Na política externa, a partir da desastrosa Guerra do Vietnã, que resultou na morte de 50 mil americanos e
de 1 milhão de vietnamitas, as ações
militares dos Estados Unidos exibem
vários fracassos, como demonstra o
caso da Somália e provavelmente o do
Afeganistão e o do Iraque. O 11 de Setembro destruiu a crença na inviolabilidade do solo americano, enquanto a
luta contra o terrorismo se revela longa e difícil.
Além disso, se a hegemonia tem
uma vertente de coerção e outra de
consenso, esta última foi abalada, seja
pelas restrições impostas ao unilateralismo pelos países europeus, seja por
um sentimento antiamericano que se
alastra no mundo todo, embora a cultura de massa e o padrão de consumo
ianque estejam enraizados por toda
parte.
Mas convém não decretar tão facilmente o fim da hegemonia. Em primeiro lugar, pela razão óbvia de que
os Estados Unidos alcançaram um
triunfo maior ao saírem vencedores
da Guerra Fria, liquidando em seu
proveito uma bipolaridade de muitas
décadas. Afora isso, o pais continua a
ser, de longe, a maior potência econômica mundial, deixando ainda muito
para trás, no campo do poder militar,
qualquer nação ou bloco de nações.
A história do mundo, ao menos até
hoje, revela que, na crise de hegemonia de uma potência, navega a emergência de outra, como se viu acontecer
no processo de declínio da Grã-Bretanha e de ascensão dos Estados Unidos, com a interposição temporária da
Alemanha. Quem seria hoje o novo
poder hegemônico em marcha? É impossível afirmar. O Japão, que Arrighi
apontou equivocadamente como forte candidato, patina na recessão. A
China tem atualmente taxas de crescimento espetaculares, mas, mesmo
que as mantenha, graças em boa medida às inversões americanas, está a
uma distância imensa do poderio
econômico e militar ianque.

+ + + + +

INSTRUÇÃO A:
Reproduza sem nenhuma alteração as linhas de anotação espacial, começando na primeira delas e terminando na linha que contém "list Un mois", com as duas pontas incluídas.
Estas linhas não têm nenhuma relação com o texto sobre a hegemonia dos Estados Unidos.

[Registros de anotação espacial]
+ + + + +

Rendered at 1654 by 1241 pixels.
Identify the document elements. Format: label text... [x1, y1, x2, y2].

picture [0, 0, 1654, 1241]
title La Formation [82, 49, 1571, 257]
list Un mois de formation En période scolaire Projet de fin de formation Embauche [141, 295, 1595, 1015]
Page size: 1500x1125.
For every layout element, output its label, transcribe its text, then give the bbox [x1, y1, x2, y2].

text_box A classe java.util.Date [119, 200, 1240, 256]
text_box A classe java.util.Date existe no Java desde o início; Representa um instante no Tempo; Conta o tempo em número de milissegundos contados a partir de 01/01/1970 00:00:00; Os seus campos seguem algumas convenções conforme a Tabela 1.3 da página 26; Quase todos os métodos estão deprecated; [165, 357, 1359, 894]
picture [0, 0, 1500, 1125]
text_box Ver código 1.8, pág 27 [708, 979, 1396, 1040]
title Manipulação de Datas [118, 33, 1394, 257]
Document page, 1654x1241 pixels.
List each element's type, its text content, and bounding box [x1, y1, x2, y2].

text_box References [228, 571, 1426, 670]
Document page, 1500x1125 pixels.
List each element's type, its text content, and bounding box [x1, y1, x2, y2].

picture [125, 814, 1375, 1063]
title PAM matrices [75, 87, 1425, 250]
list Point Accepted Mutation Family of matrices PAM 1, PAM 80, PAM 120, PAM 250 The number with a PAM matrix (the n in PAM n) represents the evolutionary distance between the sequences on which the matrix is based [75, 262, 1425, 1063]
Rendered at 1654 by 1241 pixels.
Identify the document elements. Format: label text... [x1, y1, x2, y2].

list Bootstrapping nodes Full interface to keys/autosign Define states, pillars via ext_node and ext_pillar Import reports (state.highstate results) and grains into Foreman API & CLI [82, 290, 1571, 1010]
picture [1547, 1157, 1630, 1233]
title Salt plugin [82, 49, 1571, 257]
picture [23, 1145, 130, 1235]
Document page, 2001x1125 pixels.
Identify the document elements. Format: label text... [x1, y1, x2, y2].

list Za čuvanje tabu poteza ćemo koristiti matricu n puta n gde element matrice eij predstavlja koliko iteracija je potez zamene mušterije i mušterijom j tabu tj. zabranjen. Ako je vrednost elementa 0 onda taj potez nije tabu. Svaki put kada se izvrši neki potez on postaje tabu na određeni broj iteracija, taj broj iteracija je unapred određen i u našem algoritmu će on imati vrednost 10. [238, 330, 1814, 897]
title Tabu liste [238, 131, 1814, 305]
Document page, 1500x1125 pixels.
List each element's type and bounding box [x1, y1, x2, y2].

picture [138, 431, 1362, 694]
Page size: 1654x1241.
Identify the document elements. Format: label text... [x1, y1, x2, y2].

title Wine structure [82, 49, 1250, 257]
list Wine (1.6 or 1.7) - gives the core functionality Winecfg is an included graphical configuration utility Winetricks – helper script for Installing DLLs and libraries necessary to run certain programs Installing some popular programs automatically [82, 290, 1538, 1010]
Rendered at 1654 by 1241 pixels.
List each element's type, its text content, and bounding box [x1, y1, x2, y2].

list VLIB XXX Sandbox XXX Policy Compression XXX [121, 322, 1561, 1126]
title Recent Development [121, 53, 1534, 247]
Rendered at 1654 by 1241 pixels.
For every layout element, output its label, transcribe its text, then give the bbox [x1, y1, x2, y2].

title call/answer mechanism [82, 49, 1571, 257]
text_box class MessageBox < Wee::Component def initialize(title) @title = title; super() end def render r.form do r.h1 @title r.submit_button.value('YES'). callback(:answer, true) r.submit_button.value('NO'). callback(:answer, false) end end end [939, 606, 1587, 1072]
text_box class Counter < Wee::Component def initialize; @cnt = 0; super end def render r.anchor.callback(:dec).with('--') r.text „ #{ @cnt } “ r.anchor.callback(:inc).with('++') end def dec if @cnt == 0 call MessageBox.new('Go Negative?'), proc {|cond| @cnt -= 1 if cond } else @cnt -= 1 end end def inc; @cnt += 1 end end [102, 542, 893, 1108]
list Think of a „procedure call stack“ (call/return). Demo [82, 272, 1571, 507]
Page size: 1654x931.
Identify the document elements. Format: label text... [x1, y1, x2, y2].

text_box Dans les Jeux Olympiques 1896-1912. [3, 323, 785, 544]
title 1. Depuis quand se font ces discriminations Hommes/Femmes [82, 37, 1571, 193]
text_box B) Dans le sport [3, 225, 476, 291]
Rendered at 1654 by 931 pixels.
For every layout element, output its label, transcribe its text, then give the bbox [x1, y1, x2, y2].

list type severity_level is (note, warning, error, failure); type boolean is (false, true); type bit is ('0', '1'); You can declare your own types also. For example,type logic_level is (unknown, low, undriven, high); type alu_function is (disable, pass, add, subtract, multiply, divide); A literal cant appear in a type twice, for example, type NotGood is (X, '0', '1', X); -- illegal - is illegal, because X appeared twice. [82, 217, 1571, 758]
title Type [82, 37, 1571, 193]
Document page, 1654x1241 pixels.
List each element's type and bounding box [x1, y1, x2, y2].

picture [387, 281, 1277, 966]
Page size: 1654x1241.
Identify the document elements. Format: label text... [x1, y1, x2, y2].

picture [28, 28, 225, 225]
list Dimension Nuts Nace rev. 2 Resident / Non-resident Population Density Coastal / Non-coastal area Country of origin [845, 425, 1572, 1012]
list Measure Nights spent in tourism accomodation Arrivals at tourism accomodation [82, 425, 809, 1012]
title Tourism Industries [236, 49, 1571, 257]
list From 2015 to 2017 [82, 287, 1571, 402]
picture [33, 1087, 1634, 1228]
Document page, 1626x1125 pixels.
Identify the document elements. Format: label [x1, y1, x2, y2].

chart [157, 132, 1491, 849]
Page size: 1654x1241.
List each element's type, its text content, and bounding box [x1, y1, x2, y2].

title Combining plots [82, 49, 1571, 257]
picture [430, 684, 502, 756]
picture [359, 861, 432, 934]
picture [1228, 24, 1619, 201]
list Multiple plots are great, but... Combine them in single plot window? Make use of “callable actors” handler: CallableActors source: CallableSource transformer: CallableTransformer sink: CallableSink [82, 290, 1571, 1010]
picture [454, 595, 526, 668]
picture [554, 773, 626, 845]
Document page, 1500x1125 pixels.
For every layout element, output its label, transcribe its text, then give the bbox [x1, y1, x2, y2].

+ + + + +

INSTRUÇÃO B:
Reescreva o trecho do texto sobre a hegemonia dos Estados Unidos que começa em "Na política externa, a" e termina em "longa e difícil.", trocando "fracassos" por "insucessos".

RESPOSTA A:
Rendered at 1654 by 1241 pixels.
Identify the document elements. Format: label text... [x1, y1, x2, y2].

picture [0, 0, 1654, 1241]
title La Formation [82, 49, 1571, 257]
list Un mois de formation En période scolaire Projet de fin de formation Embauche [141, 295, 1595, 1015]

RESPOSTA B:
Na política externa, a partir da desastrosa Guerra do Vietnã, que resultou na morte de 50 mil americanos e
de 1 milhão de vietnamitas, as ações
militares dos Estados Unidos exibem
vários insucessos, como demonstra o
caso da Somália e provavelmente o do
Afeganistão e o do Iraque. O 11 de Setembro destruiu a crença na inviolabilidade do solo americano, enquanto a
luta contra o terrorismo se revela longa e difícil.